Provider-facing view showing: (1) a patient list column, (2) displaying model scores for a clinician’s list of patients. Hovering over the score triggers a dialog box (3) displaying model scores along with (4) an explanation of contributing factors and (5) a trend line of recent scores. To reduce potential for confusion by clinicians, we display the inverse of the model prediction raw score (i.e 1 - score) and scale the score from 0–100. Consequently, lower scores represent patients at lower risk of adverse outcomes. Negative feature contributions are protective.
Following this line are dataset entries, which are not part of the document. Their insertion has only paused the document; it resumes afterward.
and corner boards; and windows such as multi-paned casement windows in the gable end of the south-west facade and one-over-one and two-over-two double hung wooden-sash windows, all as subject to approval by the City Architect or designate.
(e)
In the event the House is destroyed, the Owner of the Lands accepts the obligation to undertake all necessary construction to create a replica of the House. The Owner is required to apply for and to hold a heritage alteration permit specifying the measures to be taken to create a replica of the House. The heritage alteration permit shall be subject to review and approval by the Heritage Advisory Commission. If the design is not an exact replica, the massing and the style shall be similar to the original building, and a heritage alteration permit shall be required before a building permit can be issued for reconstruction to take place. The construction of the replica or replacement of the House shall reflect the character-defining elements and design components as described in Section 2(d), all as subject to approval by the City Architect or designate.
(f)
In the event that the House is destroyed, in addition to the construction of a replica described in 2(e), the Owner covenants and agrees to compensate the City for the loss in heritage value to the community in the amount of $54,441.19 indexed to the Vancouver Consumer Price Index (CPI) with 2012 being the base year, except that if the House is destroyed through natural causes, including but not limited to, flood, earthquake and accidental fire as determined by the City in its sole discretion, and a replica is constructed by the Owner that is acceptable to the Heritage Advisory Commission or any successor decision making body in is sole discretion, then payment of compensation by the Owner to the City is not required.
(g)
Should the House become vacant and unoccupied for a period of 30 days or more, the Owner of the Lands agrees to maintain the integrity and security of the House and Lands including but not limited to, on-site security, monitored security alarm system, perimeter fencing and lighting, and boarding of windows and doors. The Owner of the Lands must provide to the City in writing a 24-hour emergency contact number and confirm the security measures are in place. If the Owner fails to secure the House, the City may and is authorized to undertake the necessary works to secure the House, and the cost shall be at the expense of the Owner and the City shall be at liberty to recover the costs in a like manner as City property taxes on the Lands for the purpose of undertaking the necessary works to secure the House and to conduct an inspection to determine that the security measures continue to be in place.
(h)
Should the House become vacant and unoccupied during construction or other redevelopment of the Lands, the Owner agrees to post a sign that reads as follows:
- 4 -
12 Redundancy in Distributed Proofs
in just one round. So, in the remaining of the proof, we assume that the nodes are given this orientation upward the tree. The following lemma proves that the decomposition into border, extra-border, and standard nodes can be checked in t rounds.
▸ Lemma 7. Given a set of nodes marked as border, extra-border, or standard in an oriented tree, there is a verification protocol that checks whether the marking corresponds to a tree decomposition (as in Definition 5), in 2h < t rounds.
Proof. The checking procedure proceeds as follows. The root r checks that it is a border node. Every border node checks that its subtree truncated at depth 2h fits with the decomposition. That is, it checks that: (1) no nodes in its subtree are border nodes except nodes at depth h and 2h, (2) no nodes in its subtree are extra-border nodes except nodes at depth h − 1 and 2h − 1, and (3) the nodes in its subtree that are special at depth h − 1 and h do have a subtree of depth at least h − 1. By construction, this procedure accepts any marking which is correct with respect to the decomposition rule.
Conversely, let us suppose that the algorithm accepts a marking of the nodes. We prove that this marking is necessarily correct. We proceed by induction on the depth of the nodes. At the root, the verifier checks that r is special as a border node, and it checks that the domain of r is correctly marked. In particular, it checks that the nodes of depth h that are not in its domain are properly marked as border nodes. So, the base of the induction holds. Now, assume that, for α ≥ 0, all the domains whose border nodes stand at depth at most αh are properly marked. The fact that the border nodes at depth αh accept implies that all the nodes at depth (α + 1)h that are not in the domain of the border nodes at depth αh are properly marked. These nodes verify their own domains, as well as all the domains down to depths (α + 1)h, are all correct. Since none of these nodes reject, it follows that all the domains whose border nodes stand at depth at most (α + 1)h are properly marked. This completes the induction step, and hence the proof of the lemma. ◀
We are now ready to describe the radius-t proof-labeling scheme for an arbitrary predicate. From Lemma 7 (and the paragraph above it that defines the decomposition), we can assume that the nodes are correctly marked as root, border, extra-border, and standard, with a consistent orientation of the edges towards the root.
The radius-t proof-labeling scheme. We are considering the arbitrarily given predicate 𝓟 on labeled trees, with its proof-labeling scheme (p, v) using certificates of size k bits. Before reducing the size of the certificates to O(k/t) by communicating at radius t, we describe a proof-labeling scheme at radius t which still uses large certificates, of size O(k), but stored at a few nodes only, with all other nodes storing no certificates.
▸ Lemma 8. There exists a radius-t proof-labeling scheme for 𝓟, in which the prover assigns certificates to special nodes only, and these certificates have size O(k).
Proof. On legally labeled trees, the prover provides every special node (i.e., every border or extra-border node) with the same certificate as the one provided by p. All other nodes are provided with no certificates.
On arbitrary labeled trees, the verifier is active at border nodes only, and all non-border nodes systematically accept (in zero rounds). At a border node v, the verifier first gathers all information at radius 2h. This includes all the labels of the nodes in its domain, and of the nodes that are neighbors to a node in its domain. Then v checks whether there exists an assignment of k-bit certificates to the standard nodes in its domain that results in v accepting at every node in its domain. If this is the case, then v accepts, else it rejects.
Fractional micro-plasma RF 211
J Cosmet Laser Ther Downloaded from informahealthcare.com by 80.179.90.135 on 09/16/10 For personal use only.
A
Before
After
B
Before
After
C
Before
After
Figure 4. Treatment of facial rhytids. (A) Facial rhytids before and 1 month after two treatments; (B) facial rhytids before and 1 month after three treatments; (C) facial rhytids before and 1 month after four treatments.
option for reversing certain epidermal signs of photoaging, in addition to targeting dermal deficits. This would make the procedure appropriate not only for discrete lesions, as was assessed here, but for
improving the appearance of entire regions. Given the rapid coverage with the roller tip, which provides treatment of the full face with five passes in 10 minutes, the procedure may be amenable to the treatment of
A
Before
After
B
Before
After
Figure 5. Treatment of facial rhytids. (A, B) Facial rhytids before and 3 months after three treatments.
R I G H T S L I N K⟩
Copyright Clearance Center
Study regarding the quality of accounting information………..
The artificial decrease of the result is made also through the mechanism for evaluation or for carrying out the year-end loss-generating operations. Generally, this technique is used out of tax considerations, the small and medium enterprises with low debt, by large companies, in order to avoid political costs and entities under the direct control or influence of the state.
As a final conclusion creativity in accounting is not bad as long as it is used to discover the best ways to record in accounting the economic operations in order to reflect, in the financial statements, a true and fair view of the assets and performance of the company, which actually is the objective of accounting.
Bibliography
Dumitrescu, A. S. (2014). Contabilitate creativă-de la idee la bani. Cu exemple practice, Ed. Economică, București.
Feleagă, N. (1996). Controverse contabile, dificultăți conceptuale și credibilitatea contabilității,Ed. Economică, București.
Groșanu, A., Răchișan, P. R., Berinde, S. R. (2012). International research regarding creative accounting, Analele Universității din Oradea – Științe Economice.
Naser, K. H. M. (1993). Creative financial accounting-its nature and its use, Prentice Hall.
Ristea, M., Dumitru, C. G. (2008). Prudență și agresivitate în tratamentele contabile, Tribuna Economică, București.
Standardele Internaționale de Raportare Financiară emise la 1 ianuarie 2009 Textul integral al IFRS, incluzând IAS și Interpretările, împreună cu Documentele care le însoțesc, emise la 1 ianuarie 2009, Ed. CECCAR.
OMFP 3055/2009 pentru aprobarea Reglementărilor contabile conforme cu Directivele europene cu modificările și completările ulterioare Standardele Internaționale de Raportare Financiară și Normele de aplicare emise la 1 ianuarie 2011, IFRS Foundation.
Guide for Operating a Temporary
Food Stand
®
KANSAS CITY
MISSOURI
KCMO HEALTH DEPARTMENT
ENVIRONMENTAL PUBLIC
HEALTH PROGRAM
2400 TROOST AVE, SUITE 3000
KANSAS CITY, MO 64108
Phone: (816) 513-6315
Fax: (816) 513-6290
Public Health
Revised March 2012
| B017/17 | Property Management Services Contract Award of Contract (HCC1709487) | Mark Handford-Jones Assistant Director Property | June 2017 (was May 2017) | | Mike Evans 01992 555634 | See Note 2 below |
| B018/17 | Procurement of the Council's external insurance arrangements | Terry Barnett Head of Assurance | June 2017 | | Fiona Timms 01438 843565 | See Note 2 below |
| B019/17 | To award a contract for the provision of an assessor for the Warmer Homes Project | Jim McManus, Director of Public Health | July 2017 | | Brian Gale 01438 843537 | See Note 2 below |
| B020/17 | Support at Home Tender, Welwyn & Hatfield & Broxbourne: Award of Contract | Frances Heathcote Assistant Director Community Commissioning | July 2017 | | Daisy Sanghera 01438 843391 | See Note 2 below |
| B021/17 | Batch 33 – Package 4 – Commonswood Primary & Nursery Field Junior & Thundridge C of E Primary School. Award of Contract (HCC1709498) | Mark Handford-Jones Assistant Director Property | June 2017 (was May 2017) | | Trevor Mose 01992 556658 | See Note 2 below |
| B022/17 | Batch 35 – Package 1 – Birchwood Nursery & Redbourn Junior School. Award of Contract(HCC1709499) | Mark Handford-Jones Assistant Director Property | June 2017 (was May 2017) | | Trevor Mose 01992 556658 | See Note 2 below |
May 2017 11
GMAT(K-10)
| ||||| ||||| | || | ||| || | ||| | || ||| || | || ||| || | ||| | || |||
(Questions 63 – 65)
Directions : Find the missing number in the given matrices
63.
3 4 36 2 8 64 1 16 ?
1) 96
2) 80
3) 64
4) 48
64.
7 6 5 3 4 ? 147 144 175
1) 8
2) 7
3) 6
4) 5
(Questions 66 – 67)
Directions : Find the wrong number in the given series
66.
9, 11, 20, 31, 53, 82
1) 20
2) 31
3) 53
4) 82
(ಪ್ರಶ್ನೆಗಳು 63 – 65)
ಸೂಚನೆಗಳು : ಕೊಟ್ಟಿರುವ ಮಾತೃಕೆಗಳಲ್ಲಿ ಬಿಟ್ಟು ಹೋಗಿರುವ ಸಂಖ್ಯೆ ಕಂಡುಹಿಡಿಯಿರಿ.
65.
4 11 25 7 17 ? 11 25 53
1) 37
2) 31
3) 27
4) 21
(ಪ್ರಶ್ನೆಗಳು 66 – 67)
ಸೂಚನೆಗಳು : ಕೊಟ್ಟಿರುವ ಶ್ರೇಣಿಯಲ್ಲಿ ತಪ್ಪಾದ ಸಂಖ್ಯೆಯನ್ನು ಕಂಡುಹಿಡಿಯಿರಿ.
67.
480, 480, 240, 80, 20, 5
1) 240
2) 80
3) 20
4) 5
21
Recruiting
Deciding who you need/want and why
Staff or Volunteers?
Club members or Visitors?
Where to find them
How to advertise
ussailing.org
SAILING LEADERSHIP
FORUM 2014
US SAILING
Note, in the first prediction, the variable “Nasal cannula O2 flow rate Max in last 12 h” has a value of “N/A” because their O2 device is greater than Nasal cannula.
Fig. 4
Fig. 4. Prospective deployment and evaluation on real-time predictions.
A total of 109,913 predictions were generated on 30-min intervals for 445 patients and 474 admissions. (a) Precision recall curve. (b) Receiver operating characteristic curve. The shaded areas around each curve depict the empirical bounds of one standard deviation computed with a bootstrap procedure with 100 iterations, where in each iteration, 50% of the held-out set is sampled with replacement. Note: the shaded standard deviation of Fig. 4 are present but very small as the many predictions made at a 30-min frequency decreases variance.
Fig. 5
Fig. 5. Display of model scores to users within the EHR.
Model scores can be shown to users in two different displays that correspond to alternative clinical workflows. (a) Patient list (Fig. 3) display report indicated the number of times users navigated to a patient list that includes our model scores. (b) COVID-19 report describes the number of times a user navigated to a summary report that contained various COVID-19 specific components including our model scores.